Said Kristiansson and looked appealingly at Kvastmo, who, however, remained silent for the time being.
“We were patrolling as usual on Essingeleden,” said Kristiansson softly. “And then all of a sudden we were passed by this … gentleman, who came tearing along in a red Jaguar.”
“At an excessive speed,” said Kvastmo.
“What did you do then?”
“We caught up to him,” Kristiansson said.
“And what was his response.”
“He waved at me,” said Kristiansson. “And then he pulled away from us.”
His expression was so sheepish that Gunvald Larsson felt suddenly several years older and many pounds heavier.
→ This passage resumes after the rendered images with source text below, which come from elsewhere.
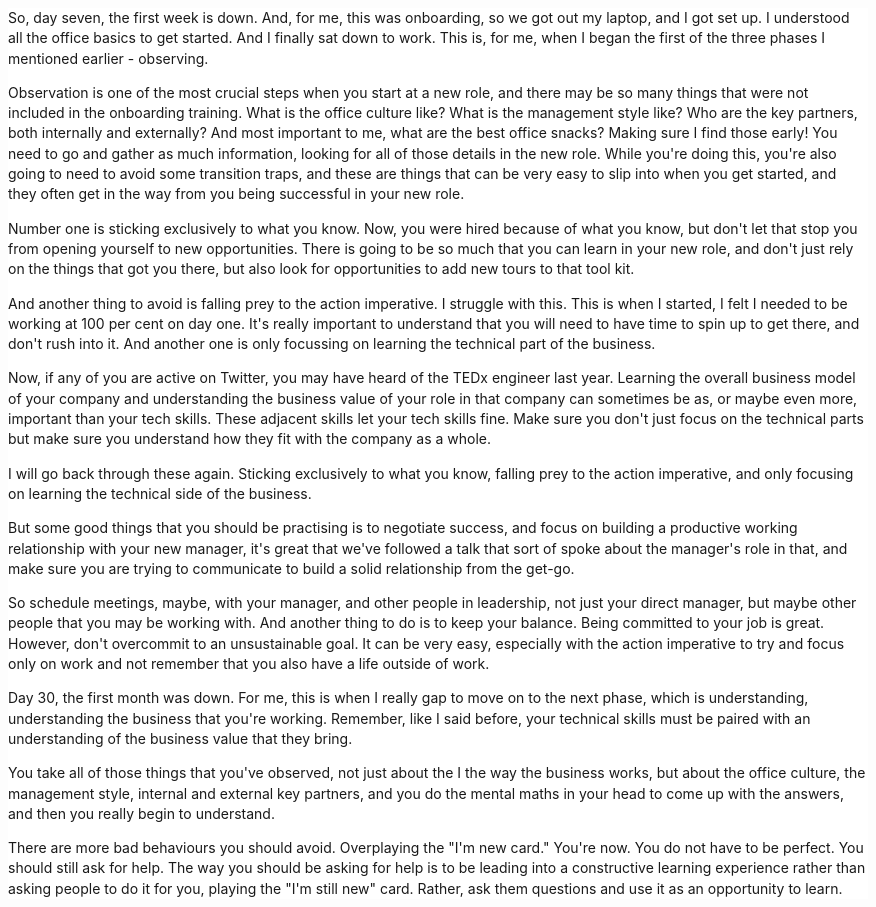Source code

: So, day seven, the first week is down. And, for me, this was onboarding, so we got out my laptop, and I got set up. I understood all the office basics to get started. And I finally sat down to work. This is, for me, when I began the first of the three phases I mentioned earlier - observing.

Observation is one of the most crucial steps when you start at a new role, and there may be so many things that were not included in the onboarding training. What is the office culture like? What is the management style like? Who are the key partners, both internally and externally? And most important to me, what are the best office snacks? Making sure I find those early! You need to go and gather as much information, looking for all of those details in the new role. While you're doing this, you're also going to need to avoid some transition traps, and these are things that can be very easy to slip into when you get started, and they often get in the way from you being successful in your new role.

Number one is sticking exclusively to what you know. Now, you were hired because of what you know, but don't let that stop you from opening yourself to new opportunities. There is going to be so much that you can learn in your new role, and don't just rely on the things that got you there, but also look for opportunities to add new tours to that tool kit.

And another thing to avoid is falling prey to the action imperative. I struggle with this. This is when I started, I felt I needed to be working at 100 per cent on day one. It's really important to understand that you will need to have time to spin up to get there, and don't rush into it. And another one is only focussing on learning the technical part of the business.

Now, if any of you are active on Twitter, you may have heard of the TEDx engineer last year. Learning the overall business model of your company and understanding the business value of your role in that company can sometimes be as, or maybe even more, important than your tech skills. These adjacent skills let your tech skills fine. Make sure you don't just focus on the technical parts but make sure you understand how they fit with the company as a whole.

I will go back through these again. Sticking exclusively to what you know, falling prey to the action imperative, and only focusing on learning the technical side of the business.

But some good things that you should be practising is to negotiate success, and focus on building a productive working relationship with your new manager, it's great that we've followed a talk that sort of spoke about the manager's role in that, and make sure you are trying to communicate to build a solid relationship from the get-go.

So schedule meetings, maybe, with your manager, and other people in leadership, not just your direct manager, but maybe other people that you may be working with. And another thing to do is to keep your balance. Being committed to your job is great. However, don't overcommit to an unsustainable goal. It can be very easy, especially with the action imperative to try and focus only on work and not remember that you also have a life outside of work.

Day 30, the first month was down. For me, this is when I really gap to move on to the next phase, which is understanding, understanding the business that you're working. Remember, like I said before, your technical skills must be paired with an understanding of the business value that they bring.

You take all of those things that you've observed, not just about the I the way the business works, but about the office culture, the management style, internal and external key partners, and you do the mental maths in your head to come up with the answers, and then you really begin to understand.

There are more bad behaviours you should avoid. Overplaying the "I'm new card." You're now. You do not have to be perfect. You should still ask for help. The way you should be asking for help is to be leading into a constructive learning experience rather than asking people to do it for you, playing the "I'm still new" card. Rather, ask them questions and use it as an opportunity to learn.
He sighed heavily.
“And so you gave chase?” he said.
“We thought he was the cop-killer,” Kvastmo said.
“Did he have blond hair? Did he look to you like an unusually youthful nineteen-year-old?”
Kvastmo didn’t answer.
“Now the fact is,” said Gunvald Larsson, “that this man is fifty-seven years old and a professor of medicine. He was on his way to perform a very urgent and complicated Caesarian section of twins. Do you know what that is?”
Kristiansson nodded. He and his wife had had several children.
“He was still driving too fast,” said Kvastmo stubbornly.
“Cretin,” said Gunvald Larsson.
“That’s insulting an officer of the law,” said Kvastmo. Kristiansson frowned.
“Not when one of your superiors says it,” he said.
“Moreover, this professor called the police ten minutes earlier and asked for an escort,” Gunvald Larsson said. “And so he figured you were there to help him. What were you doing ten minutes earlier?”